| What needs to be done |
Leaving out every picture, output the records below exactly as they are.

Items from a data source
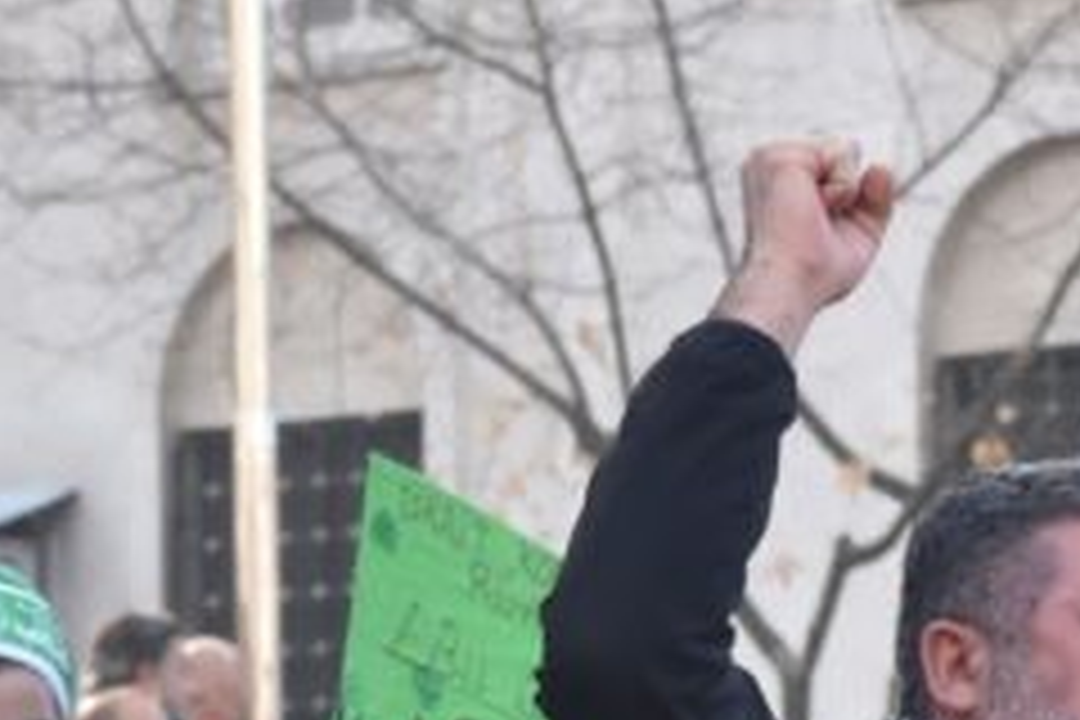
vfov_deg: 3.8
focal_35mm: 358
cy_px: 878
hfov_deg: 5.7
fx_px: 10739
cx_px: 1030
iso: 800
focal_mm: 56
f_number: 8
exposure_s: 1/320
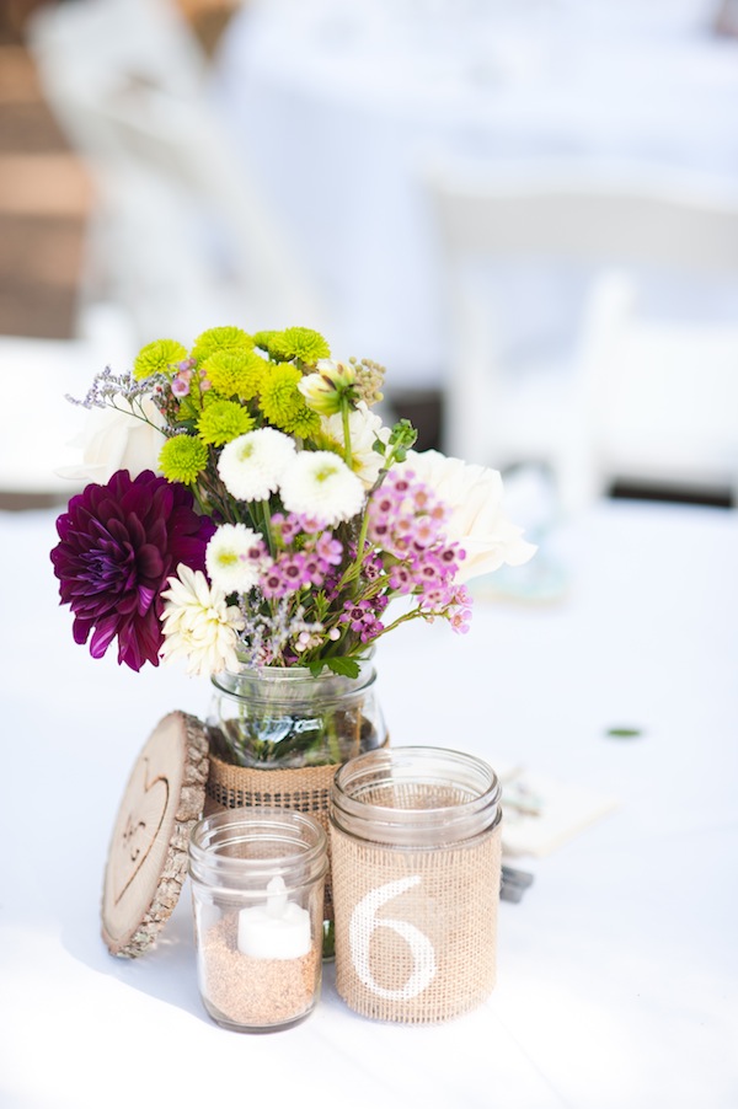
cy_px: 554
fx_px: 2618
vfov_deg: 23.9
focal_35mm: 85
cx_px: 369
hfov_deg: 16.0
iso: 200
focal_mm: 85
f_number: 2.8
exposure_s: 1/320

| Task response |
vfov_deg: 3.8
focal_35mm: 358
cy_px: 878
hfov_deg: 5.7
fx_px: 10739
cx_px: 1030
iso: 800
focal_mm: 56
f_number: 8
exposure_s: 1/320
cy_px: 554
fx_px: 2618
vfov_deg: 23.9
focal_35mm: 85
cx_px: 369
hfov_deg: 16.0
iso: 200
focal_mm: 85
f_number: 2.8
exposure_s: 1/320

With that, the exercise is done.